L'embauchage intégral par l'État sera donc la récompense de l'application du cerveau à soulager les bras.
Tout le faible des théories et des plans de ce genre, c'est qu'ils partent du principe que l'industrie existe pour créer de l'emploi. Nous croyons qu'elle existe pour fournir des produits.
Les hommes d'hier ne peuvent pas dissocier revenu de travail. Les créditistes associent revenu et production — pas nécessairement revenu et travail. De là la divergence entre les hommes d'hier qui sont conduits à un État-travail et les hommes de demain qui orientent vers une, société à loisirs.
L'article du R. P. Bouvier semble tout imprégné des propositions soumises au Planning Board de Washington par le Dr. Hansen.

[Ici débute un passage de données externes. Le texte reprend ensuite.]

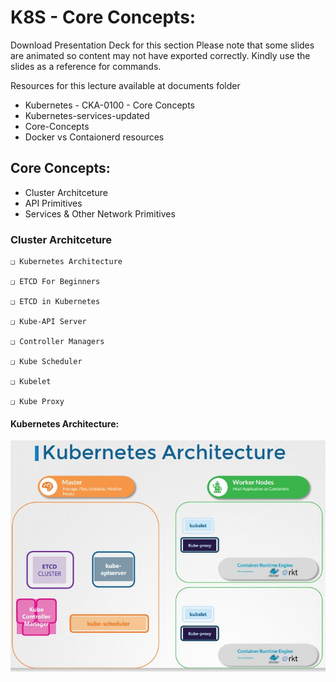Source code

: # K8S - Core Concepts:

Download Presentation Deck for this section
Please note that some slides are animated so content may not have exported correctly. Kindly use the slides as a reference for commands.

Resources for this lecture available at documents folder

* Kubernetes - CKA-0100 - Core Concepts
* Kubernetes-services-updated
* Core-Concepts
* Docker vs Contaionerd resources

## Core Concepts:

- Cluster Architceture
- API Primitives
- Services & Other Network Primitives

### Cluster Architceture

    ❑ Kubernetes Architecture

    ❑ ETCD For Beginners

    ❑ ETCD in Kubernetes

    ❑ Kube-API Server

    ❑ Controller Managers

    ❑ Kube Scheduler

    ❑ Kubelet

    ❑ Kube Proxy

#### Kubernetes Architecture:

<p align="center">
  <img src="images/k8s-1.JPG" alt="Description of my awesome image" width="600">
</p>
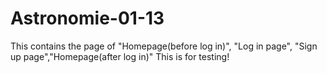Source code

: # Astronomie-01-13
This contains the page of "Homepage(before log in)", "Log in page", "Sign up page","Homepage(after log in)"
This is for testing!
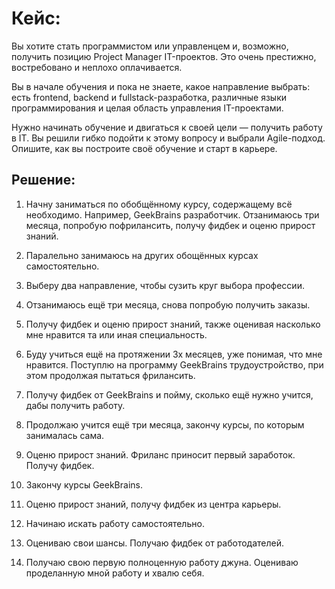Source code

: # Кейс:
Вы хотите стать программистом или управленцем и, возможно, получить позицию Project Manager IT-проектов. Это очень престижно, востребовано и неплохо оплачивается.

Вы в начале обучения и пока не знаете, какое направление выбрать: есть frontend, backend и fullstack-разработка, различные языки программирования и целая область управления IT-проектами.

Нужно начинать обучение и двигаться к своей цели — получить работу в IT. Вы решили гибко подойти к этому вопросу и выбрали Agile-подход. Опишите, как вы построите своё обучение и старт в карьере.

## Решение:
1. Начну заниматься по обобщённому курсу, содержащему всё необходимо. Например, GeekBrains разработчик. Отзанимаюсь три месяца, попробую пофрилансить, получу фидбек и оценю прирост знаний.

2. Паралельно занимаюсь на других обощённых курсах самостоятельно.

3. Выберу два направление, чтобы сузить круг выбора профессии.

4. Отзанимаюсь ещё три месяца, снова попробую получить заказы.

5. Получу фидбек и оценю прирост знаний, также оценивая насколько мне нравится та или иная специальность.

6. Буду учиться ещё на протяжении 3х месяцев, уже понимая, что мне нравится. Поступлю на программу GeekBrains трудоустройство, при этом продолжая пытаться фрилансить.

7. Получу фидбек от GeekBrains и пойму, сколько ещё нужно учится, дабы получить работу.

8. Продолжаю учится ещё три месяца, закончу курсы, по которым занималась сама.

9. Оценю прирост знаний. Фриланс приносит первый заработок. Получу фидбек.

10. Закончу курсы GeekBrains.

11. Оценю прирост знаний, получу фидбек из центра карьеры.

12. Начинаю искать работу самостоятельно.

13. Оцениваю свои шансы. Получаю фидбек от работодателей.

14. Получаю свою первую полноценную работу джуна. Оцениваю проделанную мной работу и хвалю себя.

Alvin H. Hansen est professeur d'économie politique à l'Université Harvard. Et il semble qu'il soit actuellement l'économiste le plus écouté à Washington. Il semble même avoir pris de l'influence sur le vice-président Wallace et sur Milo Perkins qui parlaient en hommes de demain il y a une année, mais qui semblent faire machine arrière depuis quelques semaines.
Alvin Hansen, Maynard Keynes (Angleterre), Stuart Chase — ces noms ont bonne presse. On les présente comme des réformateurs, et ce ne sont que des révisionnistes ; comme des phares dans la préparation de l'ordre de demain, et ils n'osent ni supprimer les endetteurs universels, ni admettre que l'homme ait droit de vivre sans être embauché.

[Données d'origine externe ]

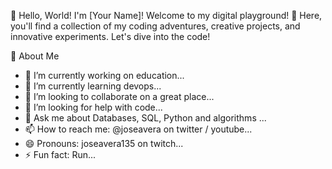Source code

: 👋 Hello, World! I'm [Your Name]!
Welcome to my digital playground! 🎢 Here, you'll find a collection of my coding adventures, creative projects, and innovative experiments. Let's dive into the code!

🚀 About Me

- 🔭 I’m currently working on education...
- 🌱 I’m currently learning devops...
- 👯 I’m looking to collaborate on a great place...
- 🤔 I’m looking for help with code...
- 💬 Ask me about Databases, SQL, Python and algorithms ...
- 📫 How to reach me: @joseavera on twitter / youtube...
- 😄 Pronouns: joseavera135 on twitch...
- ⚡ Fun fact: Run...

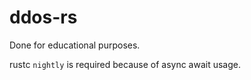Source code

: # ddos-rs
Done for educational purposes.

rustc `nightly` is required because of async await usage.
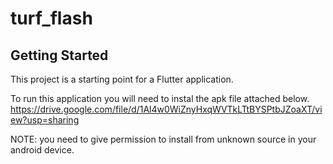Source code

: # turf_flash


## Getting Started

This project is a starting point for a Flutter application.

To run this application you will need to instal the apk file attached below.
https://drive.google.com/file/d/1Al4w0WiZnyHxqWVTkLTtBYSPtbJZoaXT/view?usp=sharing

NOTE: you need to give permission to install from unknown source in your android device.
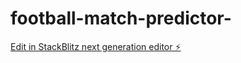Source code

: # football-match-predictor-

[Edit in StackBlitz next generation editor ⚡️](https://stackblitz.com/~/github.com/ichris09/football-match-predictor-)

Toute la théorie de Hansen tient dans cette phrase, qui est de lui-même :
"L'industrie privée et le gouvernement ensemble doivent agir pour maintenir et augmenter la production et le revenu à un niveau suffisant pour procurer substantiellement de l'emploi à tout le monde."
Tout le monde employé, c'est l'objectif. La production n'est qu'un moyen. Et si l'industrie privée n'est pas capable d'employer tout le monde, l'État s'en mêle, parce que l'emploi est le point capital.
Nous reviendrons sans doute sur les théories du professeur Hansen, puisqu'elles font école.